Matter of Mitchell 2016 NY Slip Op 50853(U) Decided on June 3, 2016 Supreme Court, Kings County Pesce, J.:
"Respondent argues in his post trial memorandum, that this Court should find that the $122,000 in gifts to Mr. Shadoian were proper, because: 1) it is movant's burden to show that the IP was suffering from mental infirmity at the time the gifts were made and that movant had offered no proof as to the IP's debilitated mental status on the specific dates the checks were issued ( See Lee v. Bank of NY, 294 AD2d [2d Dept 2002]; Gala v. Magarinos, 245 AD2d [2d Dept 1997]) and 2) despite the fact that the gifts were made to a fiduciary, there is nothing in the record to indicate that the gifts resulted form undue influence or that they were based on anything other than gratitude, affection and esteem. (See Matter of Hedges, 100 AD2d 586, [2d Dept 1984]).
Movant concedes that, typically, the burden of proving undue influence rests upon the party alleging it. (See Allen v. La Vand , 213 NY 322, 323 ). Movant, however, advances [*6]the convincing and well established argument that if the donee of a transaction has a fiduciary or confidential relationship with the donor, the burden of proof shifts to the party receiving the benefit to prove by clear and convincing evidence that the transaction was fair and free of undue influence. (See Matter of Connelly, 193 AD2d 602 [2d Dept 1993]). Movant cites that this axiom was just reiterated by the Court of Appeals in Matter of Aoki, 27 NY3d 32 (2016) , where the court shifted the burden to the grantee that held a fiduciary relationship with the grantor.
However, an exception to that general rule provides that where a fiduciary relationship exists between the parties, the law of constructive fraud will operate to shift the burden to the party seeking to uphold the transaction to demonstrate the absence of fraud (see Matter of Aoki, supra, 39 citing Matter of Greiff, 92 NY2d 341, 345 ).

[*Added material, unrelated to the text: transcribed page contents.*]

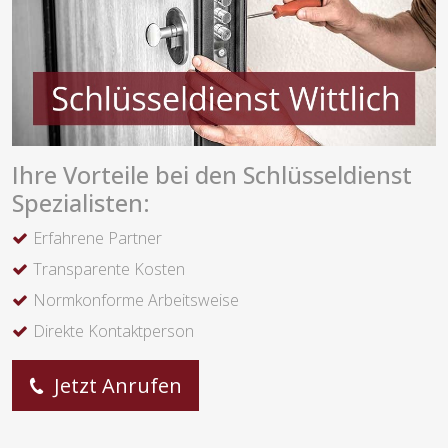
Ihre Vorteile bei den Schlüsseldienst
Spezialisten:
Erfahrene Partner
Transparente Kosten
Normkonforme Arbeitsweise
Direkte Kontaktperson
Jetzt Anrufen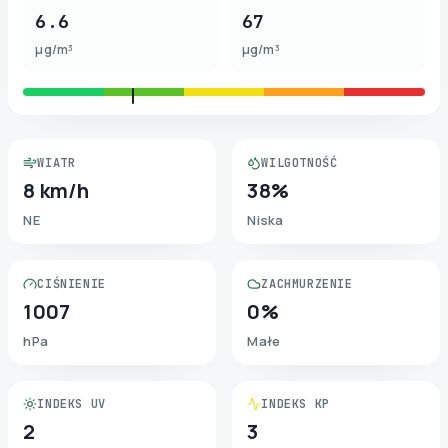
6.6
67
µg/m³
µg/m³
WIATR
WILGOTNOŚĆ
8 km/h
38%
NE
Niska
CIŚNIENIE
ZACHMURZENIE
1007
0%
hPa
Małe
INDEKS UV
INDEKS KP
2
3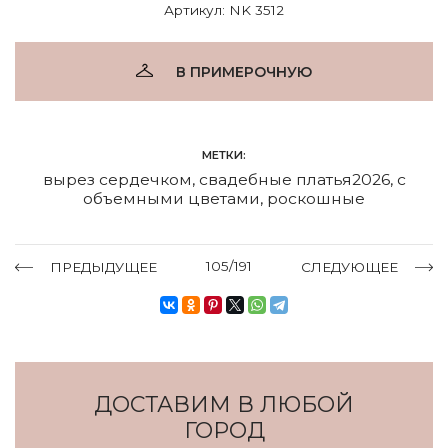
Артикул: NK 3512
В ПРИМЕРОЧНУЮ
МЕТКИ:
вырез сердечком
,
свадебные платья2026
,
с
объемными цветами
,
роскошные
105/191
ПРЕДЫДУЩЕЕ
СЛЕДУЮЩЕЕ
ДОСТАВИМ В ЛЮБОЙ
ГОРОД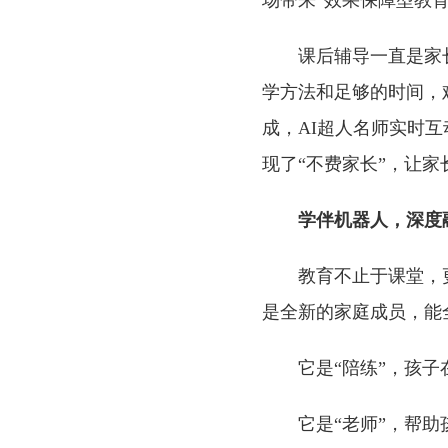
场带来“效果保障型教
课后辅导一直是家
学方法和足够的时间，
成，AI超人名师实时
现了“不费家长”，让家
学伴机器人，深度
教育不止于课堂，
是全新的家庭成员，能
它是“陪练”，孩
它是“老师”，帮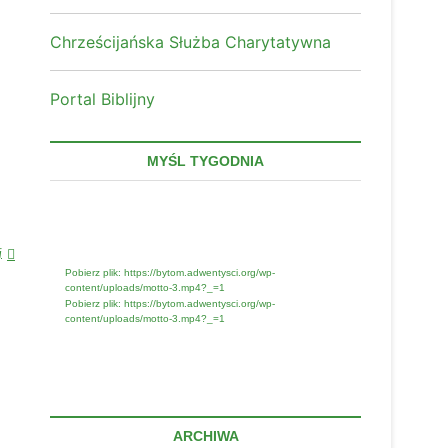
Chrześcijańska Służba Charytatywna
Portal Biblijny
MYŚL TYGODNIA
Odtwarzacz
Media error: Format(s) not supported or
source(s) not found
video
“Droga
j
do
Pobierz plik: https://bytom.adwentysci.org/wp-
content/uploads/motto-3.mp4?_=1
wolności
Pobierz plik: https://bytom.adwentysci.org/wp-
od
content/uploads/motto-3.mp4?_=1
nałogów”
ARCHIWA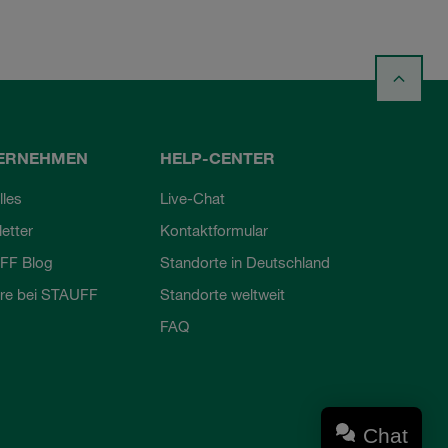
ERNEHMEN
HELP-CENTER
lles
Live-Chat
etter
Kontaktformular
FF Blog
Standorte in Deutschland
ere bei STAUFF
Standorte weltweit
FAQ
Chat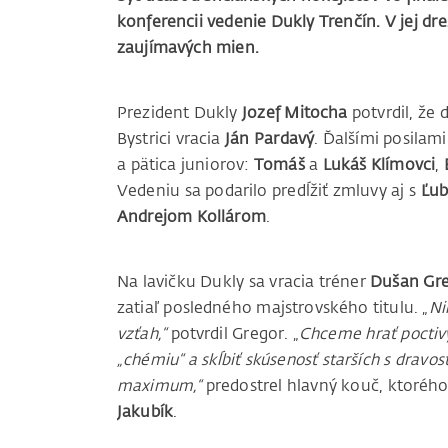
konferencii vedenie Dukly Trenčín. V jej dre
zaujímavých mien.
Prezident Dukly
Jozef Mitocha
potvrdil, že
Bystrici vracia
Ján Pardavý
. Ďalšími posila
a pätica juniorov:
Tomáš
a
Lukáš Klímovci
,
Vedeniu sa podarilo predĺžiť zmluvy aj s
Ľu
Andrejom Kollárom
.
Na lavičku Dukly sa vracia tréner
Dušan Gr
zatiaľ posledného majstrovského titulu. „
Ni
vzťah,“
potvrdil Gregor. „
Chceme hrať poctivý
„chémiu“ a skĺbiť skúsenosť starších s dravo
maximum,“
predostrel hlavný kouč, ktoréh
Jakubík
.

It is uncontroverted that at the times of the gifts, to wit: January 23, 2012, April 24, 2012, June 15, 2012 and September 19, 2012, Mr. Shadoian was in two fiduciary relationships with the IP. He was the IP's attorney-in-fact and her health care proxy, and therefore it is Mr. Shadoian's obligation to prove that the IP freely and voluntarily gifted $122,000.00 to him. Under New York law, it is Mr. Shadoian's burden to prove that the IP made $122,000.00 of cash gifts to him knowingly and voluntarily, without the taint of undue influence.
To prove that the IP freely and knowingly made these gifts, Mr. Shadoian called Mr. Gagliardi to testify. Mr. Gagliardi's testimony did nothing to prove that the gifts were voluntary. He spoke to the IP briefly over the phone and met her one time for 30 minutes while the IP was in the company of Mr. Shadoian. Additionally, when Mr. Gagliardi telephoned the IP and she answered the phone and the two spoke, we do not know if Mr. Shadoian was present and influencing the IP. Mr. Gagliardi's testimony was too threadbare to carry much weight. He spent so little time with the IP that his impression cannot be given much weight, especially in light of the fact that Mr. Gagliardi was never informed that APS had intervened in the IP's life, that the IP had been prescribed Alzheimer medication, that she had been hospitalized on several occasions due to her own and Mr. Shadoian's neglect.
Moreover, Mr. Gagliardi failed to make even elementary inquiries as to the actual size of the IP's estate, her medical condition, her social and familial history. Contrary to usual practice, he allowed an unrelated person, designated as beneficiary, to orchestrate the completion and execution of the Will. As to the validity of the Will, it will have to be decided on another day in another court, if the Will ever arrives back in the United States from its sojourn in Iran.Also as Mr. Shadoian's case, two letters, purportedly from medical personnel, placed into evidence by Mr. Shadoian, stating the IP was fine are likewise given little to no weight. These providers were unaware of IP's hospitalizations or history with APS, and their statements are devoid of any medical basis for their declarations."